Materials properties controlled by microstructure and external fields
Prof. Dr. Horst Hahn (Institute for Nanotechnology and Helmholtz Institute Ulm / Karlsruhe Institute of Technology (KIT) )
The mechanical, physical and chemical properties of materials are determined by their microstructure. Modern materials science uses the complex interplay of defects, such as impurities, phases, point and line defects and interfaces, to tailor properties and obtain high-performance metallic alloys and ceramics.In this approach of materials design, properties can only be changed by modifying their microstructure, for example by initiating grain growth during annealing at elevated temperatures. Such a behavior, that fixes the properties irreversibly to the microstructure, is advantageous for many applications of materials, where long-term stability of the properties is required.

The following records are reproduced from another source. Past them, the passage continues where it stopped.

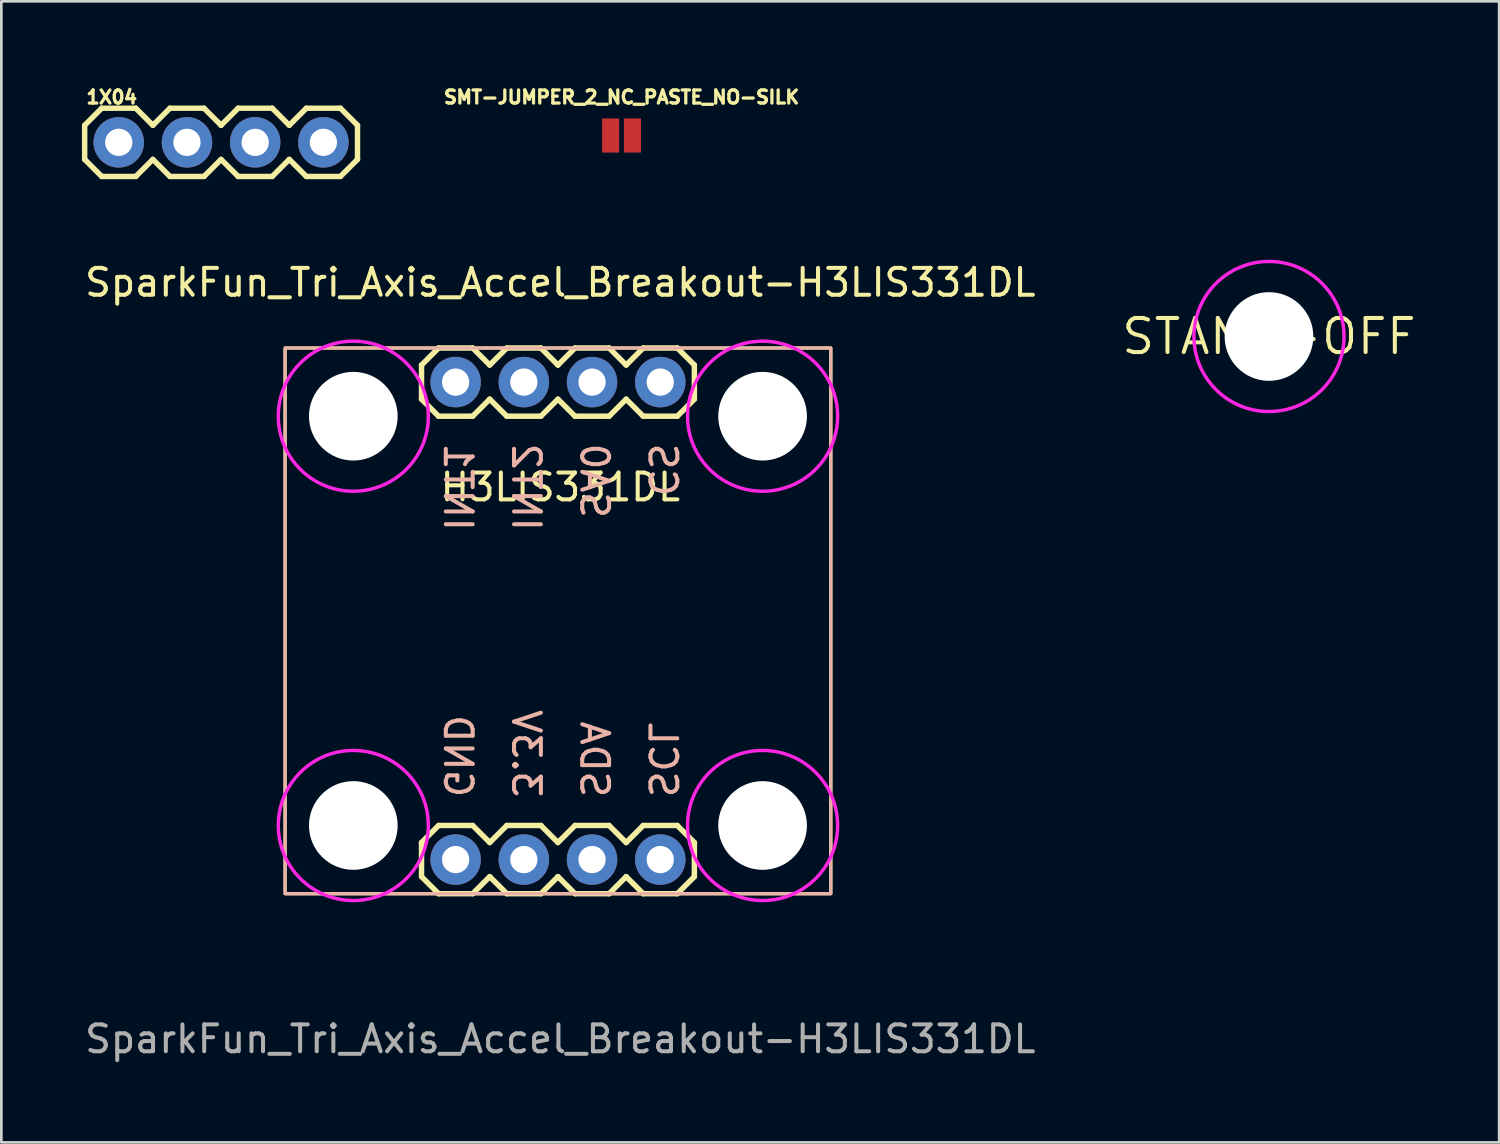
<source format=kicad_pcb>
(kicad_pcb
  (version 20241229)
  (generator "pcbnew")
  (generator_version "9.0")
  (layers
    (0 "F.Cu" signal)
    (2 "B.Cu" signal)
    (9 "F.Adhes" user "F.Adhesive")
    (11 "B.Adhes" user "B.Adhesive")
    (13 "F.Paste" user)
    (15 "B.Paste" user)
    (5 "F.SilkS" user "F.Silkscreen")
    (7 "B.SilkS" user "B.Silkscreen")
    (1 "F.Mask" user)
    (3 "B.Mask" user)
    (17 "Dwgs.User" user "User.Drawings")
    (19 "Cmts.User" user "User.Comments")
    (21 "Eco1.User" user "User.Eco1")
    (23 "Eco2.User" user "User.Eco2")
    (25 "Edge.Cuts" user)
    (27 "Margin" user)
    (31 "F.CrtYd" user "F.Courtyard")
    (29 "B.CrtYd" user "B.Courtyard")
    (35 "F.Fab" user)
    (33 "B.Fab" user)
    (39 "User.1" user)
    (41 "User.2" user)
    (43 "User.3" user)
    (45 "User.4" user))
  (footprint "SparkFun_Tri_Axis_Accel_Breakout-H3LIS331DL"
    (layer "F.Cu")
    (at 17.815 20.17)
    (property "Reference" "SparkFun_Tri_Axis_Accel_Breakout-H3LIS331DL" (at 0 -12.7 0) (unlocked yes) (layer "F.SilkS") (effects (font (size 1 1) (thickness 0.15))))
    (attr through_hole)
    (fp_line (start -5.169 -9.627) (end -5.169 -8.357) (stroke (width 0.203) (type solid)) (layer "F.SilkS"))
    (fp_line (start -5.169 -8.357) (end -4.534 -7.722) (stroke (width 0.203) (type solid)) (layer "F.SilkS"))
    (fp_line (start -5.169 8.153) (end -5.169 9.423) (stroke (width 0.203) (type solid)) (layer "F.SilkS"))
    (fp_line (start -5.169 9.423) (end -4.534 10.058) (stroke (width 0.203) (type solid)) (layer "F.SilkS"))
    (fp_line (start -4.534 -10.262) (end -5.169 -9.627) (stroke (width 0.203) (type solid)) (layer "F.SilkS"))
    (fp_line (start -4.534 -10.262) (end -3.264 -10.262) (stroke (width 0.203) (type solid)) (layer "F.SilkS"))
    (fp_line (start -4.534 7.518) (end -5.169 8.153) (stroke (width 0.203) (type solid)) (layer "F.SilkS"))
    (fp_line (start -4.534 7.518) (end -3.264 7.518) (stroke (width 0.203) (type solid)) (layer "F.SilkS"))
    (fp_line (start -3.264 -10.262) (end -2.629 -9.627) (stroke (width 0.203) (type solid)) (layer "F.SilkS"))
    (fp_line (start -3.264 -7.722) (end -4.534 -7.722) (stroke (width 0.203) (type solid)) (layer "F.SilkS"))
    (fp_line (start -3.264 7.518) (end -2.629 8.153) (stroke (width 0.203) (type solid)) (layer "F.SilkS"))
    (fp_line (start -3.264 10.058) (end -4.534 10.058) (stroke (width 0.203) (type solid)) (layer "F.SilkS"))
    (fp_line (start -2.629 -9.627) (end -1.994 -10.262) (stroke (width 0.203) (type solid)) (layer "F.SilkS"))
    (fp_line (start -2.629 -8.357) (end -3.264 -7.722) (stroke (width 0.203) (type solid)) (layer "F.SilkS"))
    (fp_line (start -2.629 8.153) (end -1.994 7.518) (stroke (width 0.203) (type solid)) (layer "F.SilkS"))
    (fp_line (start -2.629 9.423) (end -3.264 10.058) (stroke (width 0.203) (type solid)) (layer "F.SilkS"))
    (fp_line (start -1.994 -10.262) (end -0.724 -10.262) (stroke (width 0.203) (type solid)) (layer "F.SilkS"))
    (fp_line (start -1.994 -7.722) (end -2.629 -8.357) (stroke (width 0.203) (type solid)) (layer "F.SilkS"))
    (fp_line (start -1.994 7.518) (end -0.724 7.518) (stroke (width 0.203) (type solid)) (layer "F.SilkS"))
    (fp_line (start -1.994 10.058) (end -2.629 9.423) (stroke (width 0.203) (type solid)) (layer "F.SilkS"))
    (fp_line (start -0.724 -10.262) (end -0.089 -9.627) (stroke (width 0.203) (type solid)) (layer "F.SilkS"))
    (fp_line (start -0.724 -7.722) (end -1.994 -7.722) (stroke (width 0.203) (type solid)) (layer "F.SilkS"))
    (fp_line (start -0.724 7.518) (end -0.089 8.153) (stroke (width 0.203) (type solid)) (layer "F.SilkS"))
    (fp_line (start -0.724 10.058) (end -1.994 10.058) (stroke (width 0.203) (type solid)) (layer "F.SilkS"))
    (fp_line (start -0.089 -9.627) (end 0.546 -10.262) (stroke (width 0.203) (type solid)) (layer "F.SilkS"))
    (fp_line (start -0.089 -8.357) (end -0.724 -7.722) (stroke (width 0.203) (type solid)) (layer "F.SilkS"))
    (fp_line (start -0.089 8.153) (end 0.546 7.518) (stroke (width 0.203) (type solid)) (layer "F.SilkS"))
    (fp_line (start -0.089 9.423) (end -0.724 10.058) (stroke (width 0.203) (type solid)) (layer "F.SilkS"))
    (fp_line (start 0.546 -10.262) (end 1.816 -10.262) (stroke (width 0.203) (type solid)) (layer "F.SilkS"))
    (fp_line (start 0.546 -7.722) (end -0.089 -8.357) (stroke (width 0.203) (type solid)) (layer "F.SilkS"))
    (fp_line (start 0.546 7.518) (end 1.816 7.518) (stroke (width 0.203) (type solid)) (layer "F.SilkS"))
    (fp_line (start 0.546 10.058) (end -0.089 9.423) (stroke (width 0.203) (type solid)) (layer "F.SilkS"))
    (fp_line (start 1.816 -10.262) (end 2.451 -9.627) (stroke (width 0.203) (type solid)) (layer "F.SilkS"))
    (fp_line (start 1.816 -7.722) (end 0.546 -7.722) (stroke (width 0.203) (type solid)) (layer "F.SilkS"))
    (fp_line (start 1.816 7.518) (end 2.451 8.153) (stroke (width 0.203) (type solid)) (layer "F.SilkS"))
    (fp_line (start 1.816 10.058) (end 0.546 10.058) (stroke (width 0.203) (type solid)) (layer "F.SilkS"))
    (fp_line (start 2.451 -8.357) (end 1.816 -7.722) (stroke (width 0.203) (type solid)) (layer "F.SilkS"))
    (fp_line (start 2.451 -8.357) (end 3.086 -7.722) (stroke (width 0.203) (type solid)) (layer "F.SilkS"))
    (fp_line (start 2.451 9.423) (end 1.816 10.058) (stroke (width 0.203) (type solid)) (layer "F.SilkS"))
    (fp_line (start 2.451 9.423) (end 3.086 10.058) (stroke (width 0.203) (type solid)) (layer "F.SilkS"))
    (fp_line (start 3.086 -10.262) (end 2.451 -9.627) (stroke (width 0.203) (type solid)) (layer "F.SilkS"))
    (fp_line (start 3.086 -10.262) (end 4.356 -10.262) (stroke (width 0.203) (type solid)) (layer "F.SilkS"))
    (fp_line (start 3.086 7.518) (end 2.451 8.153) (stroke (width 0.203) (type solid)) (layer "F.SilkS"))
    (fp_line (start 3.086 7.518) (end 4.356 7.518) (stroke (width 0.203) (type solid)) (layer "F.SilkS"))
    (fp_line (start 4.356 -10.262) (end 4.991 -9.627) (stroke (width 0.203) (type solid)) (layer "F.SilkS"))
    (fp_line (start 4.356 -7.722) (end 3.086 -7.722) (stroke (width 0.203) (type solid)) (layer "F.SilkS"))
    (fp_line (start 4.356 7.518) (end 4.991 8.153) (stroke (width 0.203) (type solid)) (layer "F.SilkS"))
    (fp_line (start 4.356 10.058) (end 3.086 10.058) (stroke (width 0.203) (type solid)) (layer "F.SilkS"))
    (fp_line (start 4.991 -9.627) (end 4.991 -8.357) (stroke (width 0.203) (type solid)) (layer "F.SilkS"))
    (fp_line (start 4.991 -8.357) (end 4.356 -7.722) (stroke (width 0.203) (type solid)) (layer "F.SilkS"))
    (fp_line (start 4.991 8.153) (end 4.991 9.423) (stroke (width 0.203) (type solid)) (layer "F.SilkS"))
    (fp_line (start 4.991 9.423) (end 4.356 10.058) (stroke (width 0.203) (type solid)) (layer "F.SilkS"))
    (fp_rect (start 10.071 10.058) (end -10.249 -10.262) (stroke (width 0.12) (type solid)) (fill no) (layer "F.SilkS"))
    (fp_rect (start 10.071 10.058) (end -10.249 -10.262) (stroke (width 0.12) (type solid)) (fill no) (layer "B.SilkS"))
    (fp_circle (center -7.709 -7.722) (end -4.915 -7.722) (stroke (width 0.127) (type solid)) (fill no) (layer "F.CrtYd"))
    (fp_circle (center -7.709 7.518) (end -4.915 7.518) (stroke (width 0.127) (type solid)) (fill no) (layer "F.CrtYd"))
    (fp_circle (center 7.531 -7.722) (end 10.325 -7.722) (stroke (width 0.127) (type solid)) (fill no) (layer "F.CrtYd"))
    (fp_circle (center 7.531 7.518) (end 10.325 7.518) (stroke (width 0.127) (type solid)) (fill no) (layer "F.CrtYd"))
    (fp_text user "H3LIS331DL" (at 0 -5.08 0) (unlocked yes) (layer "F.SilkS") (effects (font (size 1 1) (thickness 0.15))))
    (fp_text user "SDA" (at 1.27 5.056 270) (unlocked yes) (layer "B.SilkS") (effects (font (size 1 1) (thickness 0.15)) (justify mirror)))
    (fp_text user "SA0" (at 1.27 -5.318 270) (unlocked yes) (layer "B.SilkS") (effects (font (size 1 1) (thickness 0.15)) (justify mirror)))
    (fp_text user "GND" (at -3.81 4.937 270) (unlocked yes) (layer "B.SilkS") (effects (font (size 1 1) (thickness 0.15)) (justify mirror)))
    (fp_text user "SCL" (at 3.81 5.08 270) (unlocked yes) (layer "B.SilkS") (effects (font (size 1 1) (thickness 0.15)) (justify mirror)))
    (fp_text user "CS" (at 3.81 -5.723 270) (unlocked yes) (layer "B.SilkS") (effects (font (size 1 1) (thickness 0.15)) (justify mirror)))
    (fp_text user "INT2" (at -1.27 -5.08 270) (unlocked yes) (layer "B.SilkS") (effects (font (size 1 1) (thickness 0.15)) (justify mirror)))
    (fp_text user "INT1" (at -3.81 -5.08 270) (unlocked yes) (layer "B.SilkS") (effects (font (size 1 1) (thickness 0.15)) (justify mirror)))
    (fp_text user "3.3V" (at -1.27 4.842 270) (unlocked yes) (layer "B.SilkS") (effects (font (size 1 1) (thickness 0.15)) (justify mirror)))
    (fp_text user "${REFERENCE}" (at 0 15.47 0) (unlocked yes) (layer "F.Fab") (effects (font (size 1 1) (thickness 0.15))))
    (pad "" np_thru_hole circle (at -7.709 -7.722) (size 3.302 3.302) (drill 3.302) (layers "*.Cu" "*.Mask"))
    (pad "" np_thru_hole circle (at -7.709 7.518) (size 3.302 3.302) (drill 3.302) (layers "*.Cu" "*.Mask"))
    (pad "" np_thru_hole circle (at 7.531 -7.722) (size 3.302 3.302) (drill 3.302) (layers "*.Cu" "*.Mask"))
    (pad "" np_thru_hole circle (at 7.531 7.518) (size 3.302 3.302) (drill 3.302) (layers "*.Cu" "*.Mask"))
    (pad "1" thru_hole circle (at -3.899 8.788 90) (size 1.88 1.88) (drill 1.016) (layers "*.Cu" "*.Mask"))
    (pad "2" thru_hole circle (at -1.359 8.788 90) (size 1.88 1.88) (drill 1.016) (layers "*.Cu" "*.Mask"))
    (pad "3" thru_hole circle (at 1.181 8.788 90) (size 1.88 1.88) (drill 1.016) (layers "*.Cu" "*.Mask"))
    (pad "4" thru_hole circle (at 3.721 8.788 90) (size 1.88 1.88) (drill 1.016) (layers "*.Cu" "*.Mask"))
    (pad "5" thru_hole circle (at 3.721 -8.992 90) (size 1.88 1.88) (drill 1.016) (layers "*.Cu" "*.Mask"))
    (pad "6" thru_hole circle (at 1.181 -8.992 90) (size 1.88 1.88) (drill 1.016) (layers "*.Cu" "*.Mask"))
    (pad "7" thru_hole circle (at -1.359 -8.992 90) (size 1.88 1.88) (drill 1.016) (layers "*.Cu" "*.Mask"))
    (pad "8" thru_hole circle (at -3.899 -8.992 90) (size 1.88 1.88) (drill 1.016) (layers "*.Cu" "*.Mask")))
  (footprint "1X04"
    (layer "F.Cu")
    (at 1.372 2.25)
    (property "Reference" "1X04" (at -1.27 -1.397 0) (layer "F.SilkS") (effects (font (size 0.488 0.488) (thickness 0.122)) (justify left bottom)))
    (fp_line (start -1.27 -0.635) (end -1.27 0.635) (stroke (width 0.203) (type solid)) (layer "F.SilkS"))
    (fp_line (start -1.27 0.635) (end -0.635 1.27) (stroke (width 0.203) (type solid)) (layer "F.SilkS"))
    (fp_line (start -0.635 -1.27) (end -1.27 -0.635) (stroke (width 0.203) (type solid)) (layer "F.SilkS"))
    (fp_line (start -0.635 -1.27) (end 0.635 -1.27) (stroke (width 0.203) (type solid)) (layer "F.SilkS"))
    (fp_line (start 0.635 -1.27) (end 1.27 -0.635) (stroke (width 0.203) (type solid)) (layer "F.SilkS"))
    (fp_line (start 0.635 1.27) (end -0.635 1.27) (stroke (width 0.203) (type solid)) (layer "F.SilkS"))
    (fp_line (start 1.27 -0.635) (end 1.905 -1.27) (stroke (width 0.203) (type solid)) (layer "F.SilkS"))
    (fp_line (start 1.27 0.635) (end 0.635 1.27) (stroke (width 0.203) (type solid)) (layer "F.SilkS"))
    (fp_line (start 1.905 -1.27) (end 3.175 -1.27) (stroke (width 0.203) (type solid)) (layer "F.SilkS"))
    (fp_line (start 1.905 1.27) (end 1.27 0.635) (stroke (width 0.203) (type solid)) (layer "F.SilkS"))
    (fp_line (start 3.175 -1.27) (end 3.81 -0.635) (stroke (width 0.203) (type solid)) (layer "F.SilkS"))
    (fp_line (start 3.175 1.27) (end 1.905 1.27) (stroke (width 0.203) (type solid)) (layer "F.SilkS"))
    (fp_line (start 3.81 -0.635) (end 4.445 -1.27) (stroke (width 0.203) (type solid)) (layer "F.SilkS"))
    (fp_line (start 3.81 0.635) (end 3.175 1.27) (stroke (width 0.203) (type solid)) (layer "F.SilkS"))
    (fp_line (start 4.445 -1.27) (end 5.715 -1.27) (stroke (width 0.203) (type solid)) (layer "F.SilkS"))
    (fp_line (start 4.445 1.27) (end 3.81 0.635) (stroke (width 0.203) (type solid)) (layer "F.SilkS"))
    (fp_line (start 5.715 -1.27) (end 6.35 -0.635) (stroke (width 0.203) (type solid)) (layer "F.SilkS"))
    (fp_line (start 5.715 1.27) (end 4.445 1.27) (stroke (width 0.203) (type solid)) (layer "F.SilkS"))
    (fp_line (start 6.35 0.635) (end 5.715 1.27) (stroke (width 0.203) (type solid)) (layer "F.SilkS"))
    (fp_line (start 6.35 0.635) (end 6.985 1.27) (stroke (width 0.203) (type solid)) (layer "F.SilkS"))
    (fp_line (start 6.985 -1.27) (end 6.35 -0.635) (stroke (width 0.203) (type solid)) (layer "F.SilkS"))
    (fp_line (start 6.985 -1.27) (end 8.255 -1.27) (stroke (width 0.203) (type solid)) (layer "F.SilkS"))
    (fp_line (start 8.255 -1.27) (end 8.89 -0.635) (stroke (width 0.203) (type solid)) (layer "F.SilkS"))
    (fp_line (start 8.255 1.27) (end 6.985 1.27) (stroke (width 0.203) (type solid)) (layer "F.SilkS"))
    (fp_line (start 8.89 -0.635) (end 8.89 0.635) (stroke (width 0.203) (type solid)) (layer "F.SilkS"))
    (fp_line (start 8.89 0.635) (end 8.255 1.27) (stroke (width 0.203) (type solid)) (layer "F.SilkS"))
    (fp_poly (pts (xy -0.254 0.254) (xy 0.254 0.254) (xy 0.254 -0.254) (xy -0.254 -0.254)) (stroke (width 0.1) (type solid)) (fill no) (layer "F.Fab"))
    (fp_poly (pts (xy 2.286 0.254) (xy 2.794 0.254) (xy 2.794 -0.254) (xy 2.286 -0.254)) (stroke (width 0.1) (type solid)) (fill no) (layer "F.Fab"))
    (fp_poly (pts (xy 4.826 0.254) (xy 5.334 0.254) (xy 5.334 -0.254) (xy 4.826 -0.254)) (stroke (width 0.1) (type solid)) (fill no) (layer "F.Fab"))
    (fp_poly (pts (xy 7.366 0.254) (xy 7.874 0.254) (xy 7.874 -0.254) (xy 7.366 -0.254)) (stroke (width 0.1) (type solid)) (fill no) (layer "F.Fab"))
    (pad "1" thru_hole circle (at 0 0 90) (size 1.88 1.88) (drill 1.016) (layers "*.Cu" "*.Mask"))
    (pad "2" thru_hole circle (at 2.54 0 90) (size 1.88 1.88) (drill 1.016) (layers "*.Cu" "*.Mask"))
    (pad "3" thru_hole circle (at 5.08 0 90) (size 1.88 1.88) (drill 1.016) (layers "*.Cu" "*.Mask"))
    (pad "4" thru_hole circle (at 7.62 0 90) (size 1.88 1.88) (drill 1.016) (layers "*.Cu" "*.Mask")))
  (footprint "STAND-OFF"
    (layer "F.Cu")
    (at 44.202 9.48)
    (property "Reference" "STAND-OFF" (at 0 0 0) (layer "F.SilkS") (effects (font (size 1.27 1.27) (thickness 0.15))))
    (fp_circle (center 0 0) (end 2.794 0) (stroke (width 0.127) (type solid)) (fill no) (layer "F.CrtYd"))
    (pad "" np_thru_hole circle (at 0 0) (size 3.302 3.302) (drill 3.302) (layers "*.Cu" "*.Mask")))
  (footprint "SMT-JUMPER_2_NC_PASTE_NO-SILK"
    (layer "F.Cu")
    (at 20.093 1.996)
    (property "Reference" "SMT-JUMPER_2_NC_PASTE_NO-SILK" (at 0 -1.143 0) (layer "F.SilkS") (effects (font (size 0.488 0.488) (thickness 0.122)) (justify bottom)))
    (fp_poly (pts (xy -1.245 1.118) (xy 1.245 1.118) (xy 1.245 -1.118) (xy -1.245 -1.118)) (stroke (width 0) (type solid)) (fill yes) (layer "F.Paste"))
    (pad "1" smd rect (at -0.406 0) (size 0.635 1.27) (layers "F.Cu" "F.Mask"))
    (pad "2" smd rect (at 0.406 0) (size 0.635 1.27) (layers "F.Cu" "F.Mask")))
  (gr_rect
    (start -3 -3)
    (end 52.773 39.489)
    (stroke (width 0.1) (type default))
    (fill no)
    (layer "Edge.Cuts")))
</source>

Metallic glasses offer interesting properties due to their disordered atomic structure. Due to the fact that they are prepared predominantly by rapid quenching, only a certain range of microstructural parameters has yet been explored. As an example for materials that exhibit novel effects by tailoring the microstructure, nanoglasses will be discussed. Nanoglasses consist of two distinct structural components, which differ in their free volume and elemental constitution, and have been shown to exhibit drastic property changes.
In contrast, tuning using external fields, i.e., electric, offers completely new opportunities for the fully reversible control of materials properties. Such tuning of physical properties will be demonstrated for several nanostructures, i.e. (epitaxial) thin films, nanoporous, nanoparticulate structures and nanowires. Tuning can be either achieved using dielectric/ferroelectric gating, well known from semiconductor physics, or by electrolyte gating using liquid or solid electrolytes. Furthermore, using electrochemical ion intercalation, fully reversible properties can be achieved.
Finally, the concepts employed for tuning properties of nanostructures can be employed in applications as well. As an example, field-effect transistors based on inorganic nanoparticles as the channel material and solid electrolyte for the gating will be described.